Recast the rows below as a Markdown table with the columns No. and Line, giving each nonblank line a number and skipping blank lines. Leave the pictures out of the answer.

/---

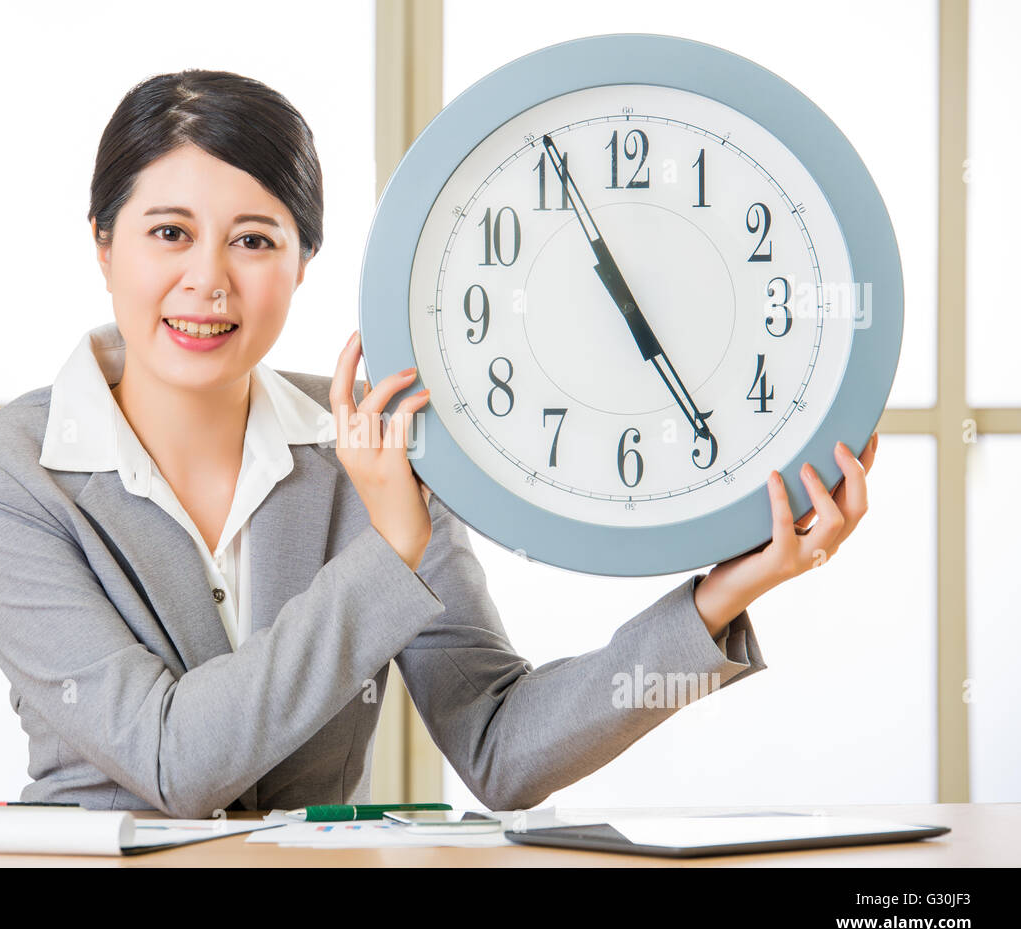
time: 4:55
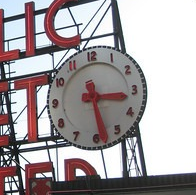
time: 3:28
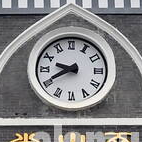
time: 9:40
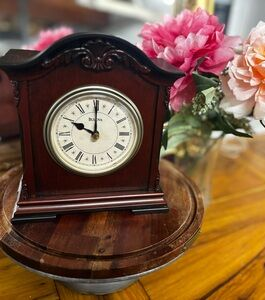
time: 10:00
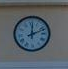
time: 12:11
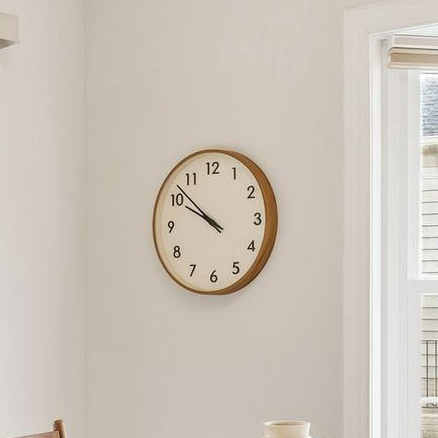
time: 9:51
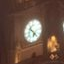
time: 6:22
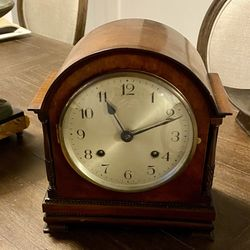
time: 11:11
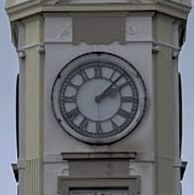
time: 2:07
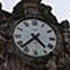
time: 4:37
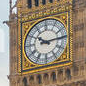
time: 10:14
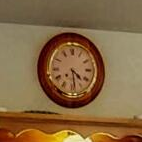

\---

TASK SOLUTION
| No. | Line |
|---|---|
| 1 | time: 4:55 |
| 2 | time: 3:28 |
| 3 | time: 9:40 |
| 4 | time: 10:00 |
| 5 | time: 12:11 |
| 6 | time: 9:51 |
| 7 | time: 6:22 |
| 8 | time: 11:11 |
| 9 | time: 2:07 |
| 10 | time: 4:37 |
| 11 | time: 10:14 |